#### DATA TO PROCESS ####
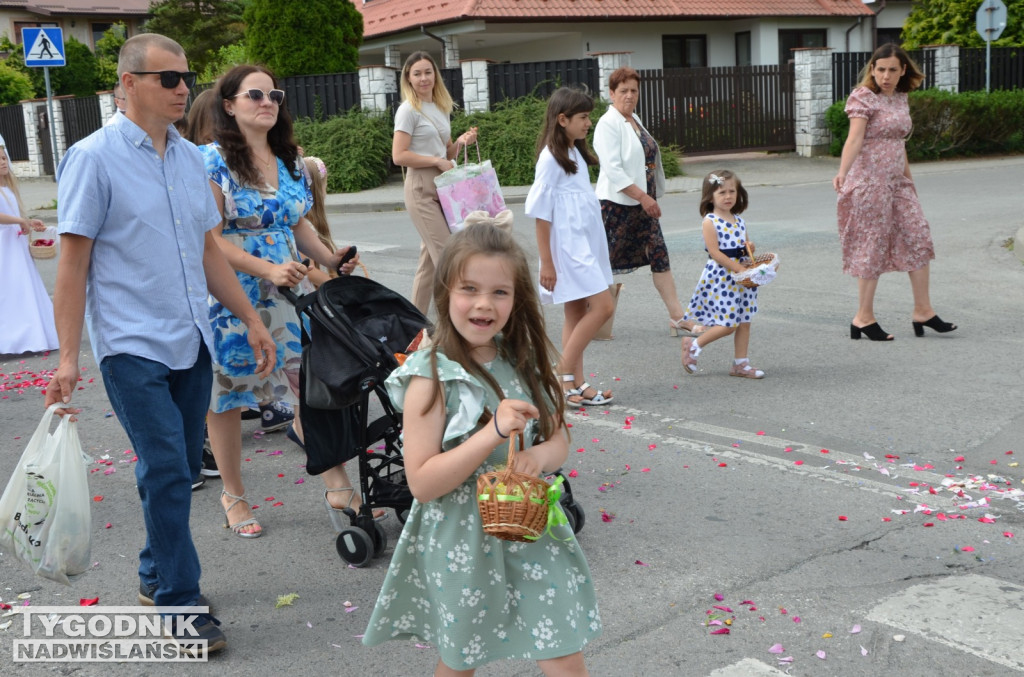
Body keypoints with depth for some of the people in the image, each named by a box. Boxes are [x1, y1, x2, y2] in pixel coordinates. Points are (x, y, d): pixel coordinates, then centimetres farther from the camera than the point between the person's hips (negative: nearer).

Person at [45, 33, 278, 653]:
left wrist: (252, 319, 15)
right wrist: (68, 357, -11)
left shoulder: (190, 157, 10)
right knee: (166, 473, -8)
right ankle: (179, 603, 6)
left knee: (180, 469, 13)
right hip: (133, 346, -6)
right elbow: (74, 262, -8)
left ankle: (158, 575, 31)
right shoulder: (94, 158, -7)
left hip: (193, 343, 6)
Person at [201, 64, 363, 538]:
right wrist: (267, 269, -24)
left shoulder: (289, 161, 10)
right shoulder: (212, 161, -9)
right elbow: (209, 237, -15)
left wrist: (330, 258, 3)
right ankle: (233, 495, 24)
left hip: (286, 297, 5)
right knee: (226, 396, 8)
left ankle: (337, 482, 12)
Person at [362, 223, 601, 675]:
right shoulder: (431, 379, -16)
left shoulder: (522, 362, 0)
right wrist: (494, 432, -28)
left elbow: (559, 439, 7)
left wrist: (540, 455, -16)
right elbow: (421, 482, -19)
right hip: (461, 544, -4)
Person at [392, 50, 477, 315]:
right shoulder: (409, 110, -7)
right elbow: (399, 156, -15)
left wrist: (460, 143, 1)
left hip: (442, 188, 8)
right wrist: (437, 161, -16)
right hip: (421, 189, -8)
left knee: (430, 258, 10)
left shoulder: (441, 108, 15)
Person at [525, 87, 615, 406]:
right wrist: (546, 262, -16)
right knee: (603, 307, -11)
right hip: (568, 246, -9)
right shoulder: (551, 158, -13)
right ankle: (562, 376, -4)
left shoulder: (576, 154, 13)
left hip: (586, 243, 9)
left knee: (577, 312, 9)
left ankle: (576, 384, 14)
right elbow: (541, 213, -15)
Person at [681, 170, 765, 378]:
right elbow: (715, 253, -17)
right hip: (720, 277, -7)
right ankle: (693, 345, 12)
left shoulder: (738, 221, 11)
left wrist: (749, 248, -4)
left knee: (744, 321, 8)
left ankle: (741, 363, 18)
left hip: (741, 276, 7)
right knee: (729, 324, -8)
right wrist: (740, 269, -20)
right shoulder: (709, 222, -10)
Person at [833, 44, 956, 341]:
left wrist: (909, 178, 25)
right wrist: (842, 173, -39)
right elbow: (854, 138, -24)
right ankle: (864, 318, 7)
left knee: (918, 240, 6)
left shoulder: (901, 98, 12)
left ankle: (923, 311, 14)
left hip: (897, 182, 8)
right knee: (873, 247, -3)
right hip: (870, 180, -8)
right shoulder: (863, 97, -10)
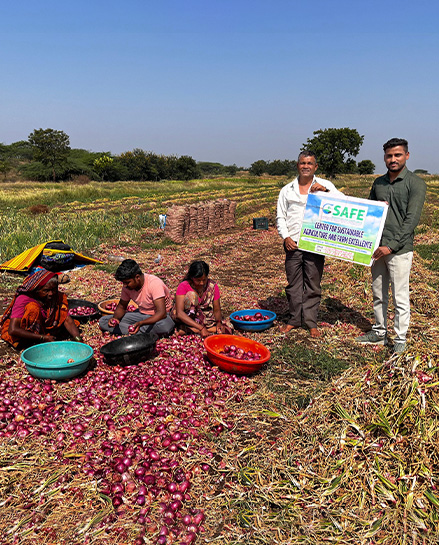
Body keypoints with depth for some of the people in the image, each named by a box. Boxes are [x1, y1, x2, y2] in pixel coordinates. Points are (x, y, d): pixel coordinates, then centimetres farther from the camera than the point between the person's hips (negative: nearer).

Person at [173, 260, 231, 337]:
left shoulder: (213, 286, -9)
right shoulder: (183, 287, -18)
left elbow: (217, 310, -3)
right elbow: (179, 313, -28)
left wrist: (219, 322, -27)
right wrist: (201, 328, -37)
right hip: (187, 318, -4)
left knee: (228, 328, -23)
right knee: (191, 295, -28)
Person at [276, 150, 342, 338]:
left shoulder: (325, 186, 7)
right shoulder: (287, 189, 13)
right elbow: (280, 217, 13)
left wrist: (325, 191, -17)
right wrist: (285, 237, -2)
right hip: (293, 243, 2)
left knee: (313, 285, 3)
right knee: (293, 283, 7)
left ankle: (311, 322, 15)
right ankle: (294, 319, 21)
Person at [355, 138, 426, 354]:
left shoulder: (416, 184, -6)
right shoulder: (378, 183, 11)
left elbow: (412, 219, -13)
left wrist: (391, 245, -19)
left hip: (399, 249, -6)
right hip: (376, 248, 6)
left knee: (400, 297, 1)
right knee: (378, 295, 14)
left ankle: (401, 339, 15)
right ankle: (379, 333, 28)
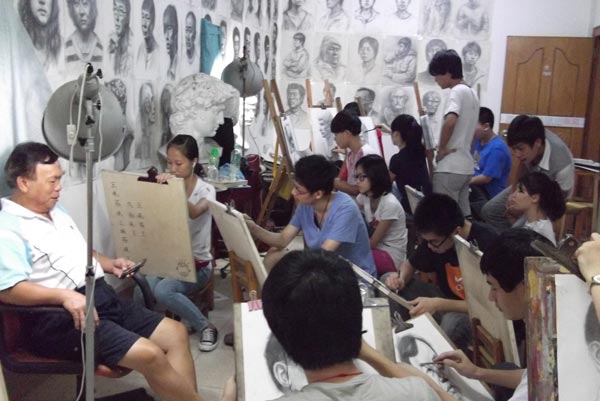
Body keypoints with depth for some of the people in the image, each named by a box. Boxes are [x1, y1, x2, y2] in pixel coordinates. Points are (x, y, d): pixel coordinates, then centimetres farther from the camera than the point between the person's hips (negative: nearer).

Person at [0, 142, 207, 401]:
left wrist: (108, 264, 12)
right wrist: (64, 295, -30)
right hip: (60, 316, -10)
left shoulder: (55, 211, 19)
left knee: (175, 333, 0)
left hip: (100, 297, 10)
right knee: (149, 354, -23)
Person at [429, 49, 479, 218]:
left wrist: (441, 149, -16)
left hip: (449, 167, -9)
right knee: (463, 215, 12)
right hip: (466, 166, 9)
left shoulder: (457, 91, -11)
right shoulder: (471, 93, 17)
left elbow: (450, 122, -29)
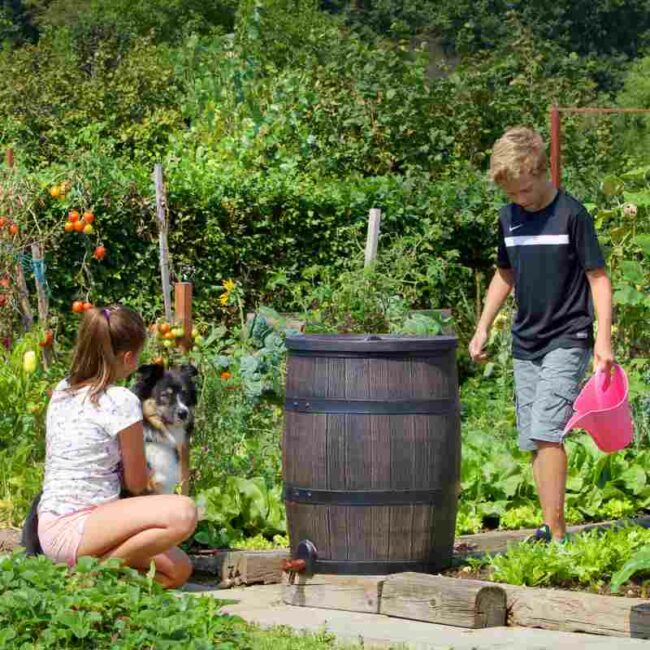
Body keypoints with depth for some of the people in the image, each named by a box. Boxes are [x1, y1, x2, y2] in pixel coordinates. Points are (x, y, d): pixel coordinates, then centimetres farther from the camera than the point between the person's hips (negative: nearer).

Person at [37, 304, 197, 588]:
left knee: (178, 569, 11)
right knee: (183, 513, -27)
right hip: (74, 530, -9)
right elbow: (136, 483, -2)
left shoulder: (61, 391, 11)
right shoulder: (121, 402, -12)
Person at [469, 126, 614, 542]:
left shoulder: (571, 215, -10)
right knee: (534, 440, 5)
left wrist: (604, 338, -15)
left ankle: (555, 532, -17)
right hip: (526, 344, 7)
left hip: (567, 341, -7)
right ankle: (551, 529, 11)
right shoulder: (509, 217, 8)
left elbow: (598, 277, -8)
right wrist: (483, 328, 17)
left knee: (546, 431, -18)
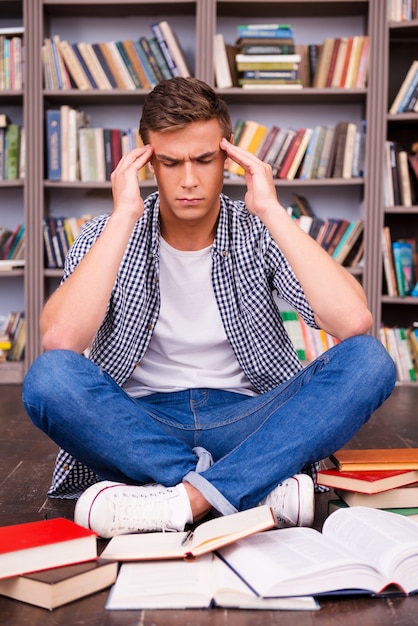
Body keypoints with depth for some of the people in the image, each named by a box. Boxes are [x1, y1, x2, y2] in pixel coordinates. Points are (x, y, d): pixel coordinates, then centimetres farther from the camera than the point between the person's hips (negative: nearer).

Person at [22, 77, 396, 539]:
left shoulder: (260, 233, -1)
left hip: (245, 422, 1)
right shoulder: (109, 234, -1)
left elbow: (354, 322, -19)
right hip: (140, 426, 0)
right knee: (48, 378, -29)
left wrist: (272, 211, -18)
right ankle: (264, 490, -26)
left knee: (368, 361, -22)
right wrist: (124, 216, -20)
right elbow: (59, 340, -21)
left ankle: (185, 499, -30)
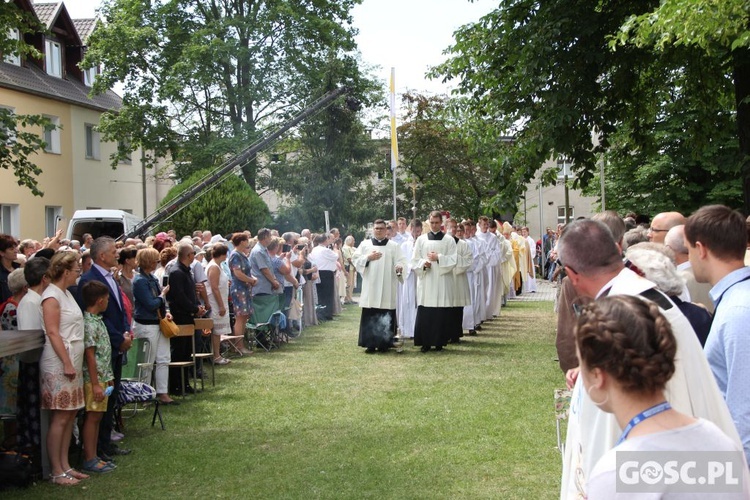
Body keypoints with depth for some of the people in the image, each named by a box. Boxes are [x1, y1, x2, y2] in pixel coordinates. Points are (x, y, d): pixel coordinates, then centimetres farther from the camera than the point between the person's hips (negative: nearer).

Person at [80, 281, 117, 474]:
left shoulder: (97, 321, 12)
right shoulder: (89, 323, -17)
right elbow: (89, 355, -19)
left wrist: (107, 378, 18)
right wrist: (95, 384, -20)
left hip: (102, 378, 9)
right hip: (94, 378, -9)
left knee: (97, 417, 12)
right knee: (92, 417, -4)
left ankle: (93, 456, 19)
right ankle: (89, 460, 2)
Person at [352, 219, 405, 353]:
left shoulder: (394, 246, 10)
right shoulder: (365, 244, 11)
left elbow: (401, 261, 1)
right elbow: (355, 259, 5)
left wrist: (399, 267, -21)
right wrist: (368, 257, -10)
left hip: (387, 288, 0)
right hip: (370, 287, 0)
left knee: (386, 317, -1)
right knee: (369, 316, -2)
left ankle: (384, 343, 6)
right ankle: (370, 343, 2)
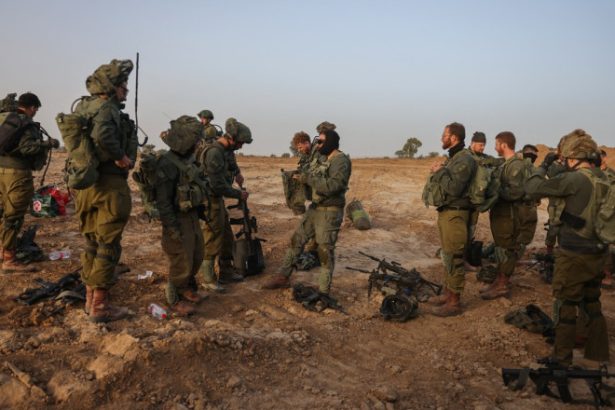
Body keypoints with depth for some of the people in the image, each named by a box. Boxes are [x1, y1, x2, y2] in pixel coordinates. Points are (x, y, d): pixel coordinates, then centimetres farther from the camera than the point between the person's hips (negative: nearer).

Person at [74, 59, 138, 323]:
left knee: (92, 244, 16)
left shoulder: (82, 108, 14)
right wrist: (121, 157, -19)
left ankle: (90, 300, 25)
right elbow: (102, 135, -33)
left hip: (83, 185, 9)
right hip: (108, 185, -9)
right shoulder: (108, 108, -13)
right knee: (108, 246, -1)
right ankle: (100, 306, 4)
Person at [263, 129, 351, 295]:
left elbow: (331, 186, -28)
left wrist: (308, 179, -22)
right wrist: (301, 176, 2)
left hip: (330, 212, -9)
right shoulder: (323, 159, 11)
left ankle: (323, 291, 10)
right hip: (314, 208, 9)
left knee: (325, 250, -1)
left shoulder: (340, 161, -17)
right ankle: (283, 277, 24)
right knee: (296, 240, 12)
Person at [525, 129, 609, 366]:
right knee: (592, 305, 20)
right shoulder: (603, 179, 3)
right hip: (598, 255, 7)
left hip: (574, 256, -7)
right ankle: (598, 356, 31)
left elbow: (532, 188, -18)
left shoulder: (575, 179, -20)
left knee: (565, 307, 6)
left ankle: (561, 360, 16)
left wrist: (544, 166, -4)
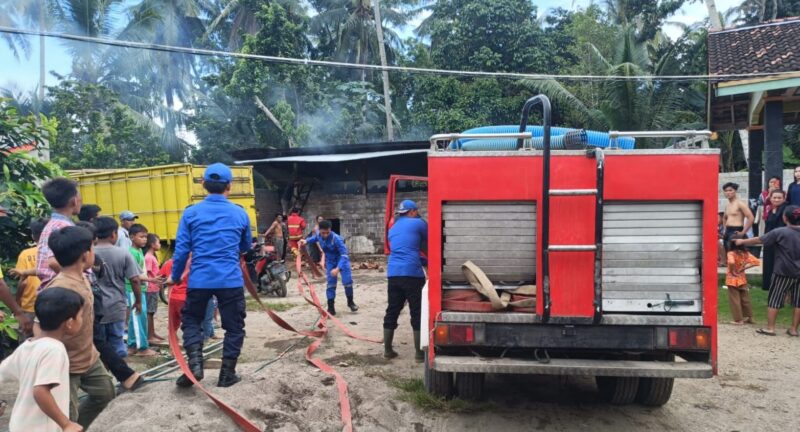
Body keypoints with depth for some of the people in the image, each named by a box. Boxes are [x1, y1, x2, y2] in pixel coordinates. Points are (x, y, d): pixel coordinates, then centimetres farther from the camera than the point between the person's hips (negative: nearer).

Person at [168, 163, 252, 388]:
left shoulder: (191, 213, -1)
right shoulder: (240, 214, 2)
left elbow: (182, 249, 1)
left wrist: (175, 276, 16)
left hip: (199, 280, 1)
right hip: (231, 280, 0)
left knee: (191, 320, 20)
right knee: (234, 326, 12)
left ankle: (195, 363, 4)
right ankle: (227, 374, 16)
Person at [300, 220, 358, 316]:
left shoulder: (336, 239, -35)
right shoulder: (319, 236, -17)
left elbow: (344, 254, -39)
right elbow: (314, 238, 13)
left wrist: (338, 268, -48)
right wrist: (306, 241, -6)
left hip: (342, 260, -4)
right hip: (330, 262, 4)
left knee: (347, 281, -7)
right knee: (331, 284, 1)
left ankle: (350, 302, 19)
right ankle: (331, 307, 7)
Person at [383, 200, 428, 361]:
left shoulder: (392, 228, 23)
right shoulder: (418, 223, 4)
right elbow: (427, 245, 13)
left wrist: (422, 259, 34)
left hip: (393, 273, 6)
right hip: (412, 273, -6)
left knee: (392, 311, 12)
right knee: (417, 313, 1)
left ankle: (387, 350, 17)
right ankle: (419, 352, 4)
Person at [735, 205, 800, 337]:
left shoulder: (779, 232, -13)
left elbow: (759, 240, -6)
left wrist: (742, 241, 7)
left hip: (783, 273, -4)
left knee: (774, 300, 4)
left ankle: (770, 328, 6)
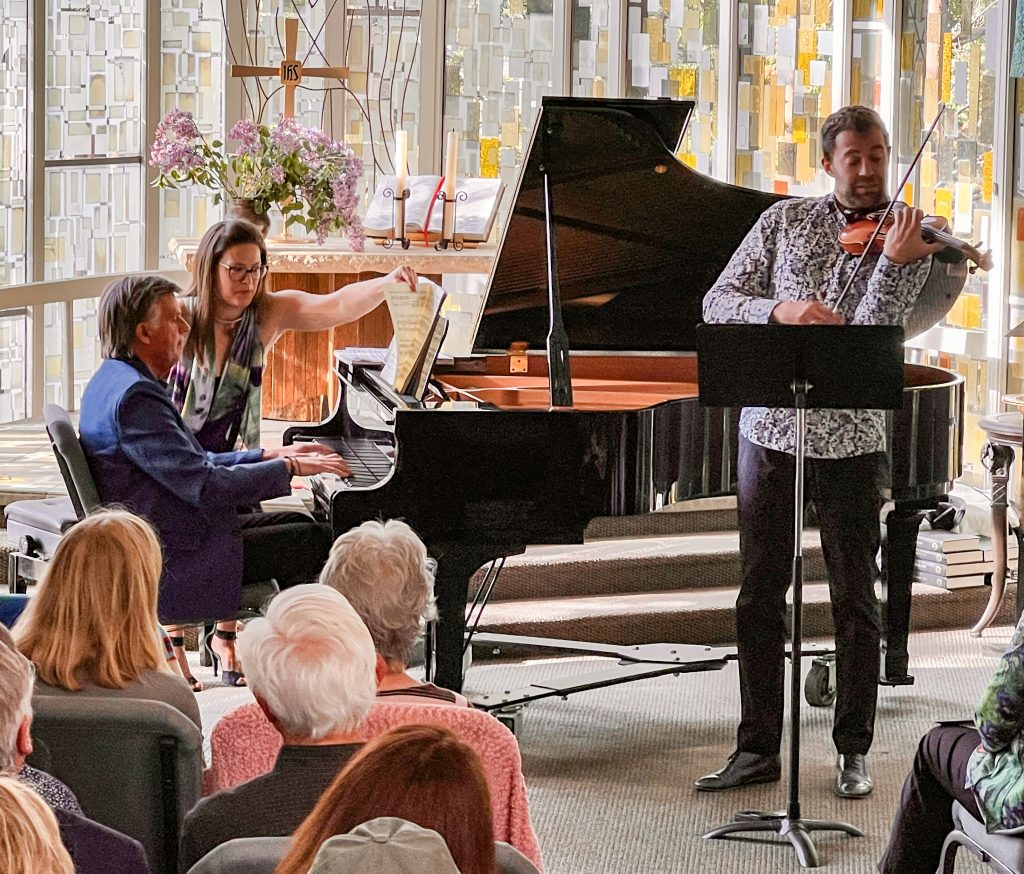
####
* **WHAT IS REQUIRED**:
Please reproduce only the lines from the one holding "right elbow: (427, 245, 13)" through the final line of the listing above, both included, with each picture left out.

* **RESPONSE FOR THIS EXERCISE**:
right elbow: (427, 245, 13)
left wrist: (422, 259, 34)
left hip: (393, 273, 6)
right hip: (412, 273, -6)
left knee: (392, 311, 12)
right knee: (417, 313, 1)
left ankle: (387, 350, 17)
right ankle: (419, 352, 4)
Person at [735, 205, 800, 337]:
left shoulder: (779, 232, -13)
left elbow: (759, 240, -6)
left wrist: (742, 241, 7)
left hip: (783, 273, -4)
left knee: (774, 300, 4)
left ankle: (770, 328, 6)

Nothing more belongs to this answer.